12/07/2025 ssofidelis.substack.com  7min #283929

Parquer les Palestiniens de Gaza dans un camp à Rafah est un crime contre l'humanité

"Camp de concentration", numérique, Midjourney, 2025

 Adam Cheklat

Par  James Sweeney,  Université de Lancaster, le 11 juillet 2025

Les Forces de défense israéliennes (FDI)  refusent de mettre en œuvre un plan du gouvernement consistant à déplacer des centaines de milliers de Palestiniens dans une "ville humanitaire" à Rafah, à la frontière sud de Gaza avec l'Égypte. Le lieutenant-général Eyal Zamir, chef d'état-major des FDI, a déclaré que ce plan  ne s'inscrit pas dans les objectifs opérationnel de l'armée de détruire le Hamas et libérer les derniers otages.

Des réservistes de l'armée se sont également plaints que ce plan  constitue un crime de guerre. D'après mon expertise en droit international, ces réservistes ont raison. Le transfert forcé d'une population  est interdit, même en temps de guerre. Il s'agit également d'un crime contre l'humanité qui, dans certaines circonstances, peut même constituer un génocide.

Certains éléments historiques importants doivent néanmoins retenir notre attention avant toute analyse juridique.

Les crimes contre l'humanité ont été jugés pour la première fois lors des  procès de Nuremberg, à la fin de la Seconde Guerre mondiale, au cours desquels les principaux responsables nazis survivants ont été jugés. À cette époque, la notion de crime de guerre était clairement établie, mais elle concernait principalement les actes à ne pas commettre à l'encontre de la population civile ennemie.

Toutefois, les pires atrocités commises par les nazis ont été perpétrées contre leur propre peuple : les Juifs allemands (et beaucoup d'autres encore). La notion de  crimes contre l'humanité a été créée pour pallier cette lacune et permettre de poursuivre en justice leurs auteurs.

Conditions requises à la qualification de "crime contre l'humanité"
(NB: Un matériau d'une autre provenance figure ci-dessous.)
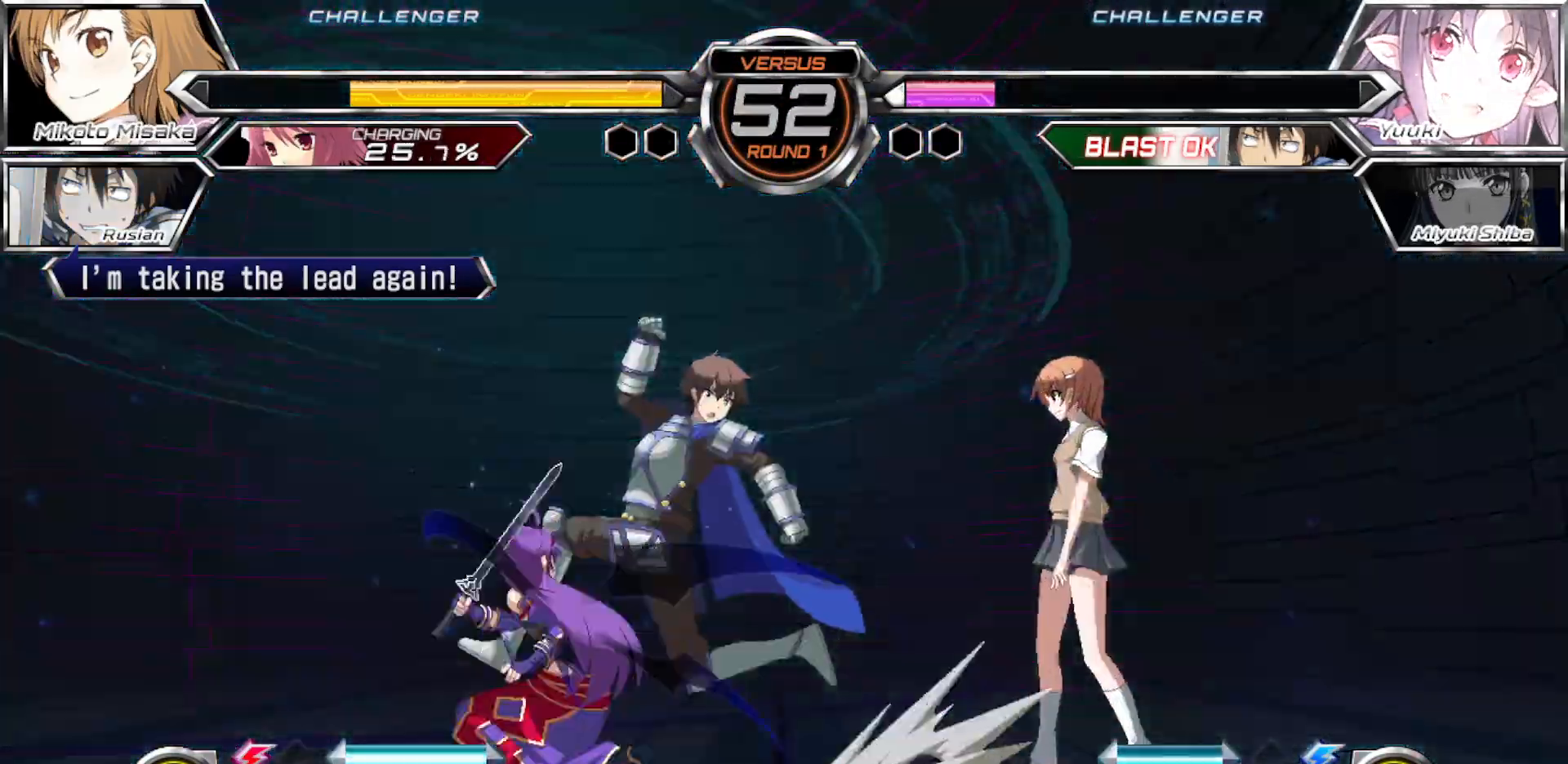
{"dt_ms": 500, "buttons": [], "left_stick": "right"}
Les crimes contre l'humanité constituent une catégorie qui regroupe plusieurs crimes distincts. Si les conditions requises sont réunies, on peut parler de "crime contre l'humanité pour meurtre" ou de "crime contre l'humanité pour viol". Ces crimes doivent avoir lieu dans le contexte d'une attaque "généralisée ou systématique" contre une population civile.

L'attaque n'a pas nécessairement lieu d'être une attaque armée au sens littéral : l'apartheid, par exemple, a été  reconnu comme crime contre l'humanité en 1973, en réponse aux politiques du gouvernement sud-africain. Il n'est pas non plus nécessaire qu'il y ait conflit armé pour qu'un crime spécifique soit considéré comme un crime contre l'humanité.
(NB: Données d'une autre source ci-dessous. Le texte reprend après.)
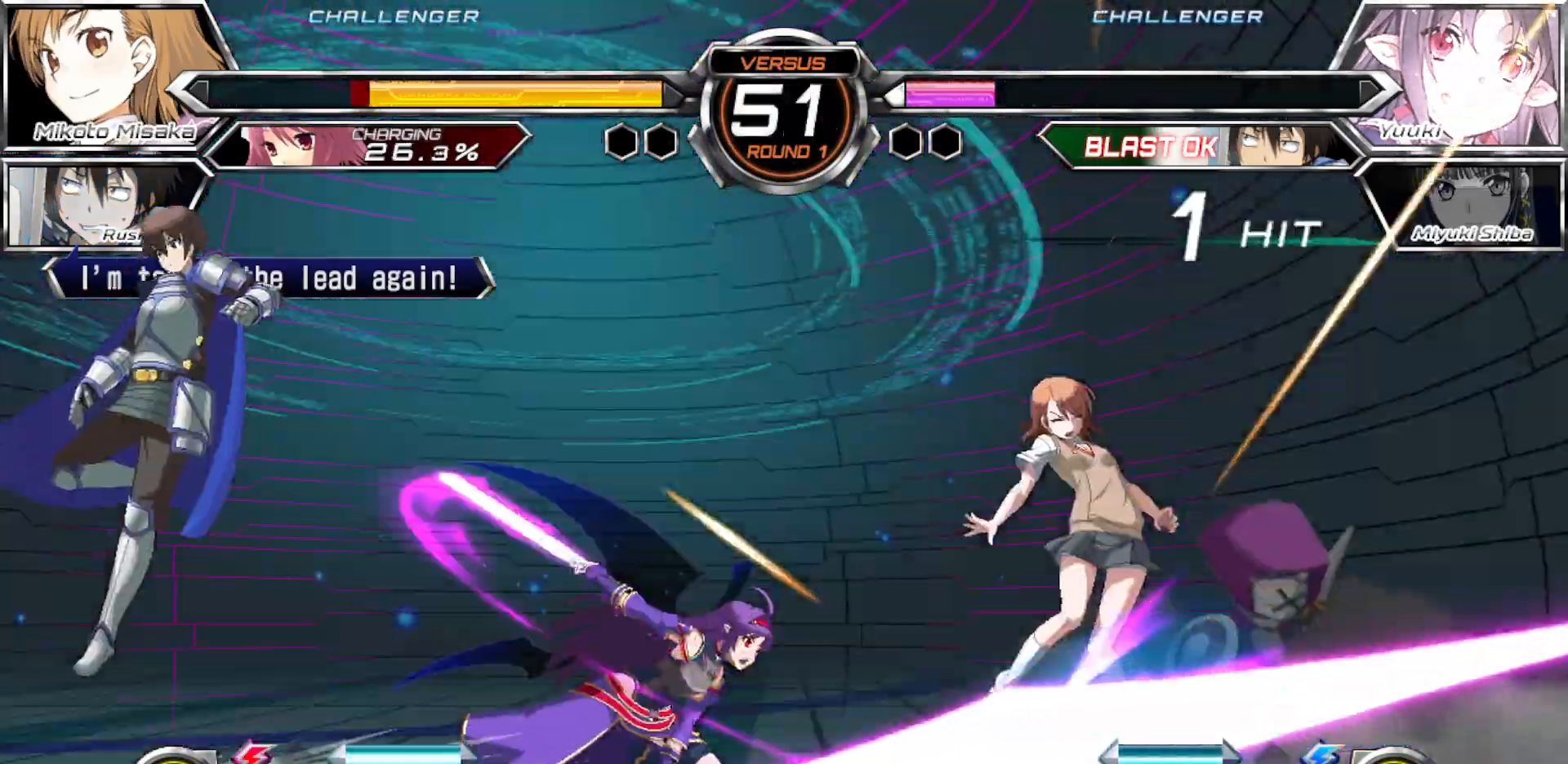
{"dt_ms": 500, "buttons": ["SQUARE"], "left_stick": "down-right", "events": [[33, "left_stick", "down-right"], [367, "SQUARE", "down"]]}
La catégorie des crimes contre l'humanité comprend notamment la « déportation et le transfert forcé » (voir l' article 7 du Statut de Rome de la Cour pénale internationale).

C'est exactement ce à quoi risque de mener le projet du gouvernement israélien de déplacer les Palestiniens vers une "ville humanitaire". Si le projet se limitait à laisser les Palestiniens de Gaza à Rafah, il s'agirait d'un "transfert forcé". S'ils étaient déplacés vers un autre pays, il s'agirait d'une "déportation".

La coercition est une composante essentielle du crime de transfert forcé. Il est illusoire de croire que tous les habitants de Gaza aspirent à s'installer à Rafah, où ils seraient soumis à des contrôles de sécurité à l'entrée et interdits de sortie par la suite.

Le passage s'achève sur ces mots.